Can you transcribe every line of the entries below word for word, without changing anything?

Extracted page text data
──────
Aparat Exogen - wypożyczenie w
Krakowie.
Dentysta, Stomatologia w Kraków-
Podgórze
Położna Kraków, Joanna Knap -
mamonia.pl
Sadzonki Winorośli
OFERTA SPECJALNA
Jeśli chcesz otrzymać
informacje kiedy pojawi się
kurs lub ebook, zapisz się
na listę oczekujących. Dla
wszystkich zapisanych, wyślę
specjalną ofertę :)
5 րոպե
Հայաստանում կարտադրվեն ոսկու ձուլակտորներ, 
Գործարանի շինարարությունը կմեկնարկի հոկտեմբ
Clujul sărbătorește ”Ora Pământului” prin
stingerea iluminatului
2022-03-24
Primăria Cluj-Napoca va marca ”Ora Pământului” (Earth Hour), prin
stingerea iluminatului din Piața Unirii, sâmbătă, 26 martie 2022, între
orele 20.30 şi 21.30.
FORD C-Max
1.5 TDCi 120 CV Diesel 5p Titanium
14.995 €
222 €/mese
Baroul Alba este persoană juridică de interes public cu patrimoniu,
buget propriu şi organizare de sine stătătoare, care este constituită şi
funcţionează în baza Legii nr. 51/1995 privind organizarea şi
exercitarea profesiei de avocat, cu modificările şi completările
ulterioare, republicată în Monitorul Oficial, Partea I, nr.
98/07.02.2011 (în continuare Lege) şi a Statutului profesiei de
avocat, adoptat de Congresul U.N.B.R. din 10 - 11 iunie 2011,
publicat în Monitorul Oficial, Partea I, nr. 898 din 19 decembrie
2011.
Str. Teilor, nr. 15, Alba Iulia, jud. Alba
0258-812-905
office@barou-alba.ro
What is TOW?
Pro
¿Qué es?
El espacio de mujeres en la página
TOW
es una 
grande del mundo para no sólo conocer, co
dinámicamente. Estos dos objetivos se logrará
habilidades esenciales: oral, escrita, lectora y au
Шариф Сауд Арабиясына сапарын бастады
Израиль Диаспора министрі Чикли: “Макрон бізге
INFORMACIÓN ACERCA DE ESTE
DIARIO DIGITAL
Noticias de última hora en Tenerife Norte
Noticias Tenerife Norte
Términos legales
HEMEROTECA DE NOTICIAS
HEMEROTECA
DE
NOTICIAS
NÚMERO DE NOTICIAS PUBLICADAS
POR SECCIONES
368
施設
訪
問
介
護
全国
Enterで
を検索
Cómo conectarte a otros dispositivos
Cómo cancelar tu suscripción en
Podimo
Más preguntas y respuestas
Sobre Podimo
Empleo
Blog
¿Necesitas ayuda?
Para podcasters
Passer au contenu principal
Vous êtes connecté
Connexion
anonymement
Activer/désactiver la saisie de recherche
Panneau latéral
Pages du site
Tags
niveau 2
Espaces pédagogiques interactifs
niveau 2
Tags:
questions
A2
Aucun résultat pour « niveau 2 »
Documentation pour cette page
──────
FINISHED EXERCISE
Aparat Exogen - wypożyczenie w
Krakowie.
Dentysta, Stomatologia w Kraków-
Podgórze
Położna Kraków, Joanna Knap -
mamonia.pl
Sadzonki Winorośli
OFERTA SPECJALNA
Jeśli chcesz otrzymać
informacje kiedy pojawi się
kurs lub ebook, zapisz się
na listę oczekujących. Dla
wszystkich zapisanych, wyślę
specjalną ofertę :)
5 րոպե
Հայաստանում կարտադրվեն ոսկու ձուլակտորներ, 
Գործարանի շինարարությունը կմեկնարկի հոկտեմբ
Clujul sărbătorește ”Ora Pământului” prin
stingerea iluminatului
2022-03-24
Primăria Cluj-Napoca va marca ”Ora Pământului” (Earth Hour), prin
stingerea iluminatului din Piața Unirii, sâmbătă, 26 martie 2022, între
orele 20.30 şi 21.30.
FORD C-Max
1.5 TDCi 120 CV Diesel 5p Titanium
14.995 €
222 €/mese
Baroul Alba este persoană juridică de interes public cu patrimoniu,
buget propriu şi organizare de sine stătătoare, care este constituită şi
funcţionează în baza Legii nr. 51/1995 privind organizarea şi
exercitarea profesiei de avocat, cu modificările şi completările
ulterioare, republicată în Monitorul Oficial, Partea I, nr.
98/07.02.2011 (în continuare Lege) şi a Statutului profesiei de
avocat, adoptat de Congresul U.N.B.R. din 10 - 11 iunie 2011,
publicat în Monitorul Oficial, Partea I, nr. 898 din 19 decembrie
2011.
Str. Teilor, nr. 15, Alba Iulia, jud. Alba
0258-812-905
office@barou-alba.ro
What is TOW?
Pro
¿Qué es?
El espacio de mujeres en la página
TOW
es una 
grande del mundo para no sólo conocer, co
dinámicamente. Estos dos objetivos se logrará
habilidades esenciales: oral, escrita, lectora y au
Шариф Сауд Арабиясына сапарын бастады
Израиль Диаспора министрі Чикли: “Макрон бізге
INFORMACIÓN ACERCA DE ESTE
DIARIO DIGITAL
Noticias de última hora en Tenerife Norte
Noticias Tenerife Norte
Términos legales
HEMEROTECA DE NOTICIAS
HEMEROTECA
DE
NOTICIAS
NÚMERO DE NOTICIAS PUBLICADAS
POR SECCIONES
368
施設
訪
問
介
護
全国
Enterで
を検索
Cómo conectarte a otros dispositivos
Cómo cancelar tu suscripción en
Podimo
Más preguntas y respuestas
Sobre Podimo
Empleo
Blog
¿Necesitas ayuda?
Para podcasters
Passer au contenu principal
Vous êtes connecté
Connexion
anonymement
Activer/désactiver la saisie de recherche
Panneau latéral
Pages du site
Tags
niveau 2
Espaces pédagogiques interactifs
niveau 2
Tags:
questions
A2
Aucun résultat pour « niveau 2 »
Documentation pour cette page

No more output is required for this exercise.